Con pasmosa frecuencia el régimen hace anuncios de tipo cambiario; una nueva organización que sustituye a otra; un mecanismo que complementa al recién creado; una nueva instancia de dirección que se sobrepone a las anteriores; pare usted de contar. Todos esos anuncios se hacen con la promesa de que los nuevos esquemas propuestos estabilizarán el tipo de cambio. Lo último que se oye es que la nueva ley de ilícitos cambiarios despenalizará ese mercado; que vuelven las permutas; que los privados podrán ofrecer y comprar divisas libremente en ese mercado, y que ello finalmente estabilizará el tipo de cambio. ¿Es creíble esta última promesa? Para nada. Por tres razones. 

La primera es que el régimen se ha ido haciendo cada vez más prisionero de los grupos y posturas más radicales. No tiene el liderazgo para platearle a sus bases de apoyo social y político una salida de la crisis que incluya la apertura, la moderación, el acuerdo con otros actores sociales. 

La segunda razón es técnico-económica. La política cambiaria es apenas una pieza de un engranaje macroeconómico complejo. No es posible lograr estabilidad cambiaria sin políticas fiscales y monetarias consistentes. Un nuevo esquema cambiario sostenible y transparente implica cambios fundamentales en otras políticas de las cuales el régimen ni habla. 

La tercera razón es otra vez política. Un mercado cambiario transparente sería un termómetro de la calidad de gestión del gobierno.

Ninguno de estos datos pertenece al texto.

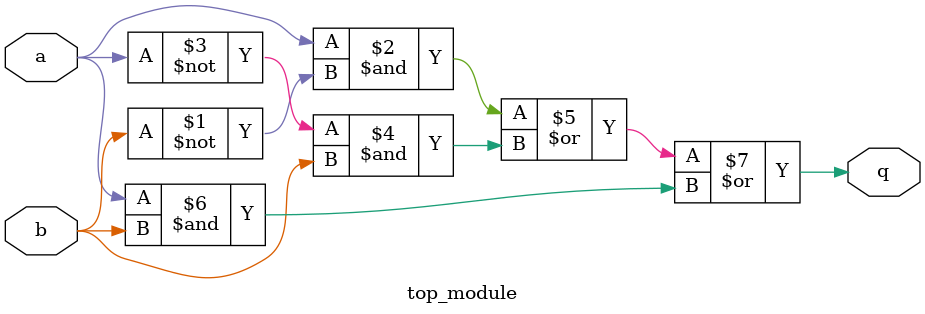
<source format=sv>
module top_module (
    input a, 
    input b, 
    output q
);

assign q = (a & ~b) | (~a & b) | (a & b);

endmodule

</source>
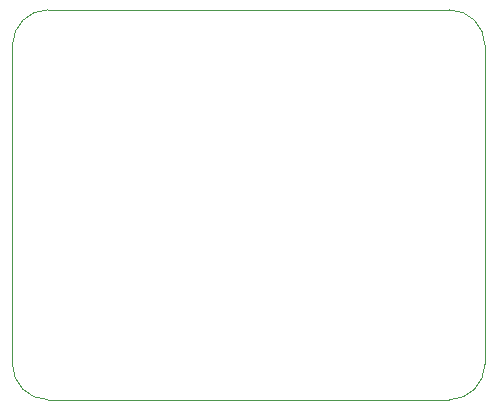
<source format=gbr>
%TF.GenerationSoftware,KiCad,Pcbnew,7.0.9*%
%TF.CreationDate,2024-01-02T16:37:46-08:00*%
%TF.ProjectId,STM32F103C8T6,53544d33-3246-4313-9033-433854362e6b,rev?*%
%TF.SameCoordinates,Original*%
%TF.FileFunction,Profile,NP*%
%FSLAX46Y46*%
G04 Gerber Fmt 4.6, Leading zero omitted, Abs format (unit mm)*
G04 Created by KiCad (PCBNEW 7.0.9) date 2024-01-02 16:37:46*
%MOMM*%
%LPD*%
G01*
G04 APERTURE LIST*
%TA.AperFunction,Profile*%
%ADD10C,0.100000*%
%TD*%
G04 APERTURE END LIST*
D10*
X88000000Y-69500000D02*
X88000000Y-96500000D01*
X88000000Y-96500000D02*
G75*
G03*
X91000000Y-99500000I3000000J0D01*
G01*
X125000000Y-99500000D02*
X91000000Y-99500000D01*
X128000000Y-69500000D02*
X128000000Y-96500000D01*
X128000000Y-69500000D02*
G75*
G03*
X125000000Y-66500000I-3000000J0D01*
G01*
X91000000Y-66500000D02*
G75*
G03*
X88000000Y-69500000I0J-3000000D01*
G01*
X125000000Y-66500000D02*
X91000000Y-66500000D01*
X125000000Y-99500000D02*
G75*
G03*
X128000000Y-96500000I0J3000000D01*
G01*
M02*

</source>
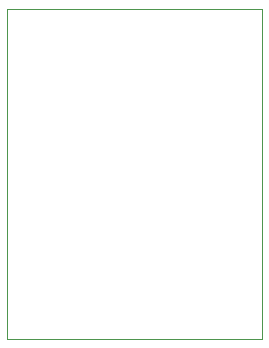
<source format=gm1>
%TF.GenerationSoftware,KiCad,Pcbnew,(6.0.6)*%
%TF.CreationDate,2022-06-23T13:21:08-07:00*%
%TF.ProjectId,A1301EUA-T_HallEffectBoard,41313330-3145-4554-912d-545f48616c6c,rev?*%
%TF.SameCoordinates,Original*%
%TF.FileFunction,Profile,NP*%
%FSLAX46Y46*%
G04 Gerber Fmt 4.6, Leading zero omitted, Abs format (unit mm)*
G04 Created by KiCad (PCBNEW (6.0.6)) date 2022-06-23 13:21:08*
%MOMM*%
%LPD*%
G01*
G04 APERTURE LIST*
%TA.AperFunction,Profile*%
%ADD10C,0.100000*%
%TD*%
G04 APERTURE END LIST*
D10*
X21590000Y-27940000D02*
X0Y-27940000D01*
X0Y0D01*
X21590000Y0D01*
X21590000Y-27940000D01*
M02*

</source>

Todos los errores y disparates de política económica se reflejarían de inmediato en ese mercado. ¿Cómo podría legalizar el régimen un indicador absolutamente transparente y efectivo de la calidad de su gestión? Por todo lo dicho lo que cabe esperar es la aparición de un tercer mercado y tipo de cambio, también muy controlados. Pero con este nuevo mecanismo no desaparecerá el mercado paralelo ni se estabilizará la moneda. El régimen no termina de asumir, porque no puede, su barranco cambiario.